▶ **PROBLEM TO SOLVE**
Could you reproduce every record below exactly as written?

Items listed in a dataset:

*****

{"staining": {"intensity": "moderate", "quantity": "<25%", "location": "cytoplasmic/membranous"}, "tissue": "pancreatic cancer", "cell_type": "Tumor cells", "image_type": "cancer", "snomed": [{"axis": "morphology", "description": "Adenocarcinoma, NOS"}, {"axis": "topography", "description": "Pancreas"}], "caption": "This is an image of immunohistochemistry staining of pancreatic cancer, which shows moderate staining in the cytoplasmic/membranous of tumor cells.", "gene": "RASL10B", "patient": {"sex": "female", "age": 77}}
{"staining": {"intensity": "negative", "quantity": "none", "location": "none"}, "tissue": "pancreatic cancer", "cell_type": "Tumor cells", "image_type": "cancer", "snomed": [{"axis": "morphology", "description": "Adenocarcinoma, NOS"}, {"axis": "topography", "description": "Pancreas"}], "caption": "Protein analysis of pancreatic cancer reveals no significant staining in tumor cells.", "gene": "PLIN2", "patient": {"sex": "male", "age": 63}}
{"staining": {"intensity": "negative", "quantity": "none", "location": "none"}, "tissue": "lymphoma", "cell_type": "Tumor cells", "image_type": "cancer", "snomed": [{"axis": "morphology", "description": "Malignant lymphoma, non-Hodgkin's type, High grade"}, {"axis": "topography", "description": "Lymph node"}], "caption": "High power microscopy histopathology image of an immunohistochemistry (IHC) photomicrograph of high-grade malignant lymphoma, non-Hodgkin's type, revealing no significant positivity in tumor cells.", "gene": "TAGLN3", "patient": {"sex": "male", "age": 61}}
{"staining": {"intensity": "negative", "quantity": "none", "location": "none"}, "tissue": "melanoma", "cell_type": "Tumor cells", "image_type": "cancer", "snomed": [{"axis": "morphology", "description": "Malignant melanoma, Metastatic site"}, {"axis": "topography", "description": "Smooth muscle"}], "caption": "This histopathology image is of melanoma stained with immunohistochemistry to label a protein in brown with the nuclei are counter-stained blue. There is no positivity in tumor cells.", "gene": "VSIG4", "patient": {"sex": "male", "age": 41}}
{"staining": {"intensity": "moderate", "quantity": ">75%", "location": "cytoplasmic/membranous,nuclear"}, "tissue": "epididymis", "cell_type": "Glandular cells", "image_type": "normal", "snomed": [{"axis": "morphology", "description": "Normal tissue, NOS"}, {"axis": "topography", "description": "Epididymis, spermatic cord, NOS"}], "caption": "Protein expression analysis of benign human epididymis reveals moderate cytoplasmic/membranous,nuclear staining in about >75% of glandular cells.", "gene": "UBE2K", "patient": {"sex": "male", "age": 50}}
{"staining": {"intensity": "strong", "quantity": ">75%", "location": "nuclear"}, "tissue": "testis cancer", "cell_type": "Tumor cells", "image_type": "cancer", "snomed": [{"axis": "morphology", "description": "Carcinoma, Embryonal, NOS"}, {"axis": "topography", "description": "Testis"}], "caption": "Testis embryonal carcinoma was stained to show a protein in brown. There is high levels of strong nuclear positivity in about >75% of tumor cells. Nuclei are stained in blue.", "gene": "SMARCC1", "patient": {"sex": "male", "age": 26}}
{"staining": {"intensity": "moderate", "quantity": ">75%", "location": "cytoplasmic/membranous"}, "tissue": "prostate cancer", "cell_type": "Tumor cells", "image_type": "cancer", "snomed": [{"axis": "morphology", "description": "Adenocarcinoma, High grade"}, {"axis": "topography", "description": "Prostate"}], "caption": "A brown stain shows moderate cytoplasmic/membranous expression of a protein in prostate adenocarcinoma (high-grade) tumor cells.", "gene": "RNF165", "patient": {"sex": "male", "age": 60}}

*****

▶ **SOLUTION FOR THIS PROBLEM**
{"staining": {"intensity": "moderate", "quantity": "<25%", "location": "cytoplasmic/membranous"}, "tissue": "pancreatic cancer", "cell_type": "Tumor cells", "image_type": "cancer", "snomed": [{"axis": "morphology", "description": "Adenocarcinoma, NOS"}, {"axis": "topography", "description": "Pancreas"}], "caption": "This is an image of immunohistochemistry staining of pancreatic cancer, which shows moderate staining in the cytoplasmic/membranous of tumor cells.", "gene": "RASL10B", "patient": {"sex": "female", "age": 77}}
{"staining": {"intensity": "negative", "quantity": "none", "location": "none"}, "tissue": "pancreatic cancer", "cell_type": "Tumor cells", "image_type": "cancer", "snomed": [{"axis": "morphology", "description": "Adenocarcinoma, NOS"}, {"axis": "topography", "description": "Pancreas"}], "caption": "Protein analysis of pancreatic cancer reveals no significant staining in tumor cells.", "gene": "PLIN2", "patient": {"sex": "male", "age": 63}}
{"staining": {"intensity": "negative", "quantity": "none", "location": "none"}, "tissue": "lymphoma", "cell_type": "Tumor cells", "image_type": "cancer", "snomed": [{"axis": "morphology", "description": "Malignant lymphoma, non-Hodgkin's type, High grade"}, {"axis": "topography", "description": "Lymph node"}], "caption": "High power microscopy histopathology image of an immunohistochemistry (IHC) photomicrograph of high-grade malignant lymphoma, non-Hodgkin's type, revealing no significant positivity in tumor cells.", "gene": "TAGLN3", "patient": {"sex": "male", "age": 61}}
{"staining": {"intensity": "negative", "quantity": "none", "location": "none"}, "tissue": "melanoma", "cell_type": "Tumor cells", "image_type": "cancer", "snomed": [{"axis": "morphology", "description": "Malignant melanoma, Metastatic site"}, {"axis": "topography", "description": "Smooth muscle"}], "caption": "This histopathology image is of melanoma stained with immunohistochemistry to label a protein in brown with the nuclei are counter-stained blue. There is no positivity in tumor cells.", "gene": "VSIG4", "patient": {"sex": "male", "age": 41}}
{"staining": {"intensity": "moderate", "quantity": ">75%", "location": "cytoplasmic/membranous,nuclear"}, "tissue": "epididymis", "cell_type": "Glandular cells", "image_type": "normal", "snomed": [{"axis": "morphology", "description": "Normal tissue, NOS"}, {"axis": "topography", "description": "Epididymis, spermatic cord, NOS"}], "caption": "Protein expression analysis of benign human epididymis reveals moderate cytoplasmic/membranous,nuclear staining in about >75% of glandular cells.", "gene": "UBE2K", "patient": {"sex": "male", "age": 50}}
{"staining": {"intensity": "strong", "quantity": ">75%", "location": "nuclear"}, "tissue": "testis cancer", "cell_type": "Tumor cells", "image_type": "cancer", "snomed": [{"axis": "morphology", "description": "Carcinoma, Embryonal, NOS"}, {"axis": "topography", "description": "Testis"}], "caption": "Testis embryonal carcinoma was stained to show a protein in brown. There is high levels of strong nuclear positivity in about >75% of tumor cells. Nuclei are stained in blue.", "gene": "SMARCC1", "patient": {"sex": "male", "age": 26}}
{"staining": {"intensity": "moderate", "quantity": ">75%", "location": "cytoplasmic/membranous"}, "tissue": "prostate cancer", "cell_type": "Tumor cells", "image_type": "cancer", "snomed": [{"axis": "morphology", "description": "Adenocarcinoma, High grade"}, {"axis": "topography", "description": "Prostate"}], "caption": "A brown stain shows moderate cytoplasmic/membranous expression of a protein in prostate adenocarcinoma (high-grade) tumor cells.", "gene": "RNF165", "patient": {"sex": "male", "age": 60}}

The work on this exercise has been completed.